By Hank Stuever
Washington Post Staff Writer
Friday, October 1, 2010; C04
For reasons nebulously noble, the TV actor Tony Danza became a 10th-grade English teacher in an urban Philadelphia high school in the 2009-10 academic year. For their own nebulously noble reasons, the school's administrators agreed to give it a try. Of course, the real reason (though all involved, especially Danza, downplay this) is television, which is how we get "Teach: Tony Danza," A&E's seven-episode documentary series that debuts Friday night.
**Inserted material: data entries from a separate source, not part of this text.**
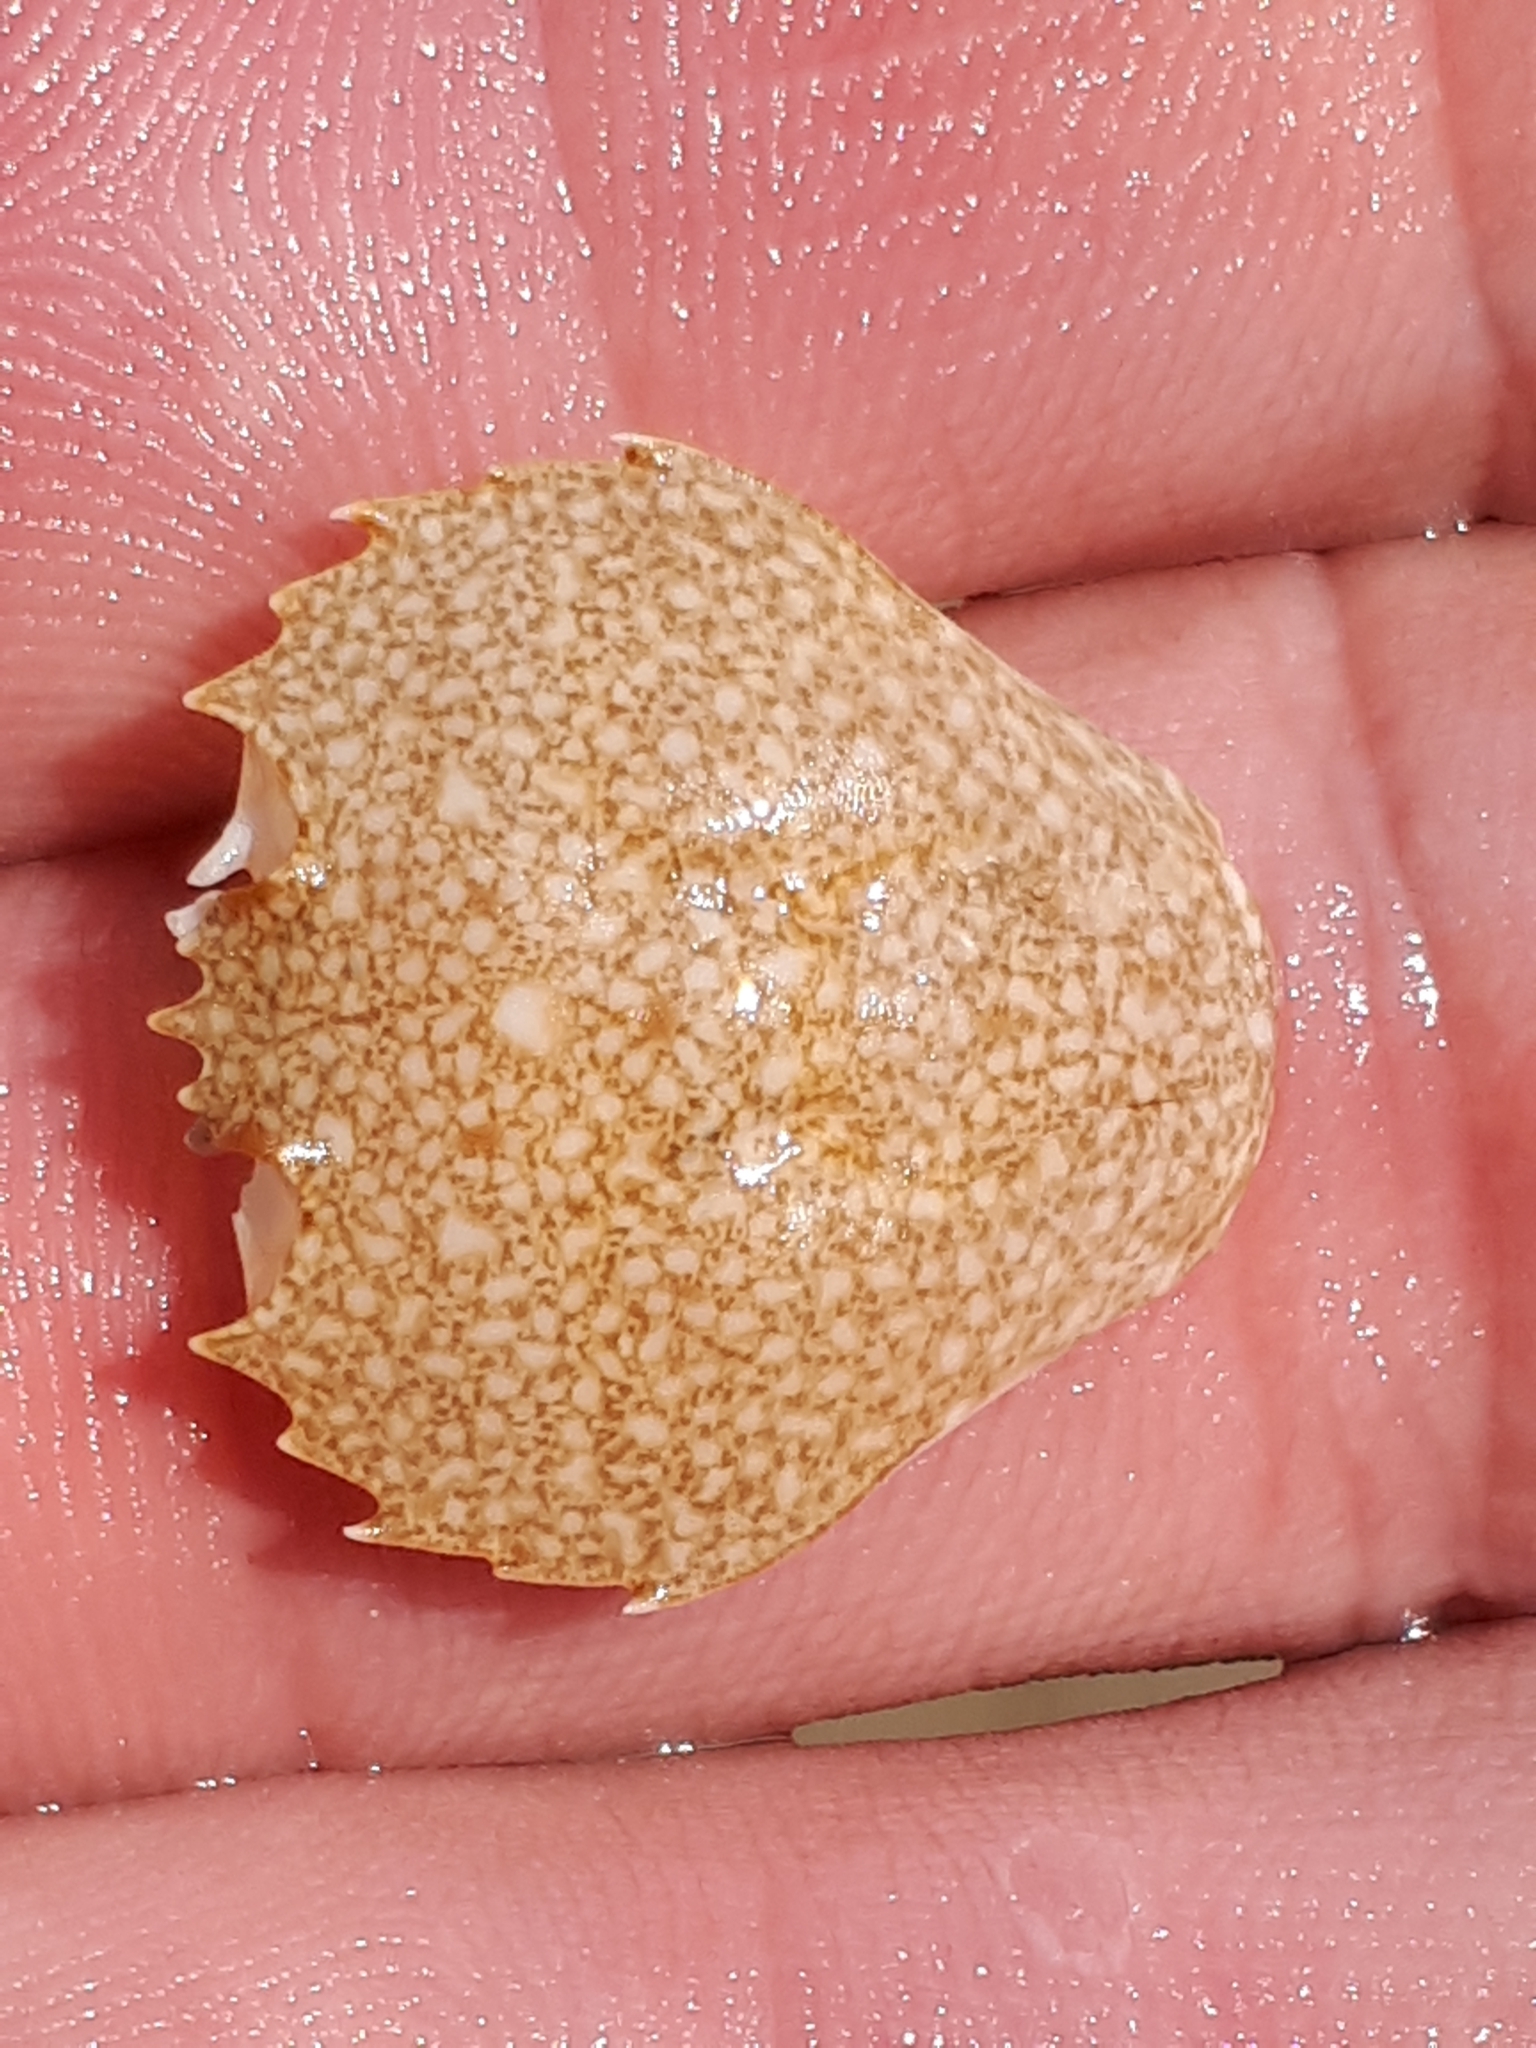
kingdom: Animalia
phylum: Arthropoda
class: Malacostraca
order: Decapoda
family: Carcinidae
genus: Portumnus
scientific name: Portumnus latipes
I like the idea, since reality TV viewers tend to see far more hoarder homes and bacchanalian beach condos than they ever see of day-to-day life in America's schools. Those of us who haven't darkened the doors of a public school lately nevertheless feel qualified to editorialize at length about perceived failures therein, based on test scores and what we think we know.
At a grizzled 58, the former pugilist and sitcom star ("Taxi," "Who's the Boss?") is willing to actually go there, moving temporarily from L.A. to Philly. After a summer of new-teacher orientation, he feels ready to teach. It's something he always wanted to do, he tells us, as far back as when he earned his history degree on a wrestling scholarship (University of Dubuque, '72).
Danza is not alone in this desire: Many people daydream of a plan B that involves teaching later in life, and public schools have indeed found some of these older teachers to be innovative and energetic additions to the faculty. On the younger side of the spectrum, some of our brightest graduates from top colleges compete to participate in Teach for America, which trains them in a few short months to teach for two years in some of the nation's toughest, poorly performing schools. Add to this all the buzz about a new, pro-charter-school documentary called "Waiting for 'Superman' " and our culture can often appear to be engaged in a spate of teacher-bashing. Somehow, everyone could be a better teacher except those who've devoted their lives to it.
In "Teach," we're not so much waiting for Superman as we're waiting for Danza to shut up.
He arrives in early September for the first day of classes at Northeast High School -- a massive campus of 3,700 widely diverse students -- and he is all but certain that his winning personality will charm the teenagers into successful learning. (He raps! He tap-dances! He tells unending, tangential stories about his Brooklyn boyhood, his garbage-collector father, his boxing career, his acting career, his marriages!)
The school's principal, assistant principal and other faculty members attempt to disabuse him of the fantasy that he's starring in a real-life version of "Stand and Deliver." He's given one section of sophomore English to teach, under the watchful eye of another teacher who sits in the back of the room. Everyone, including parents, exhibits a healthy skepticism about Danza, knowing full well that his acting résumé has been thin of late.
Danza flails right from first bell. In his first class, one girl raises her hand and suggests that he wear an undershirt. Sweat pours off him in every episode.
What makes "Teach: Tony Danza" worth watching are the teenagers themselves and the glimpses of other teachers who make the place work. Danza, meanwhile, becomes an irritating, whirling, self-aggrandizing bundle of nerves. "I'm actually very concerned that he's not qualified to be an English teacher," one of his students confides to the camera after class.
"I'm not really interested in your off-topic topics," another student tells Danza.
The repressed English teacher in me wants to take the colon out of "Teach: Tony Danza." As his students and colleagues keep telling him, the classroom is not a stage. Danza nods earnestly and agrees and pays that fact all sorts of lip service, but the lesson never sinks in.
Teach: Tony Danza
One hour. Premieres Friday at 10 p.m. on A&E.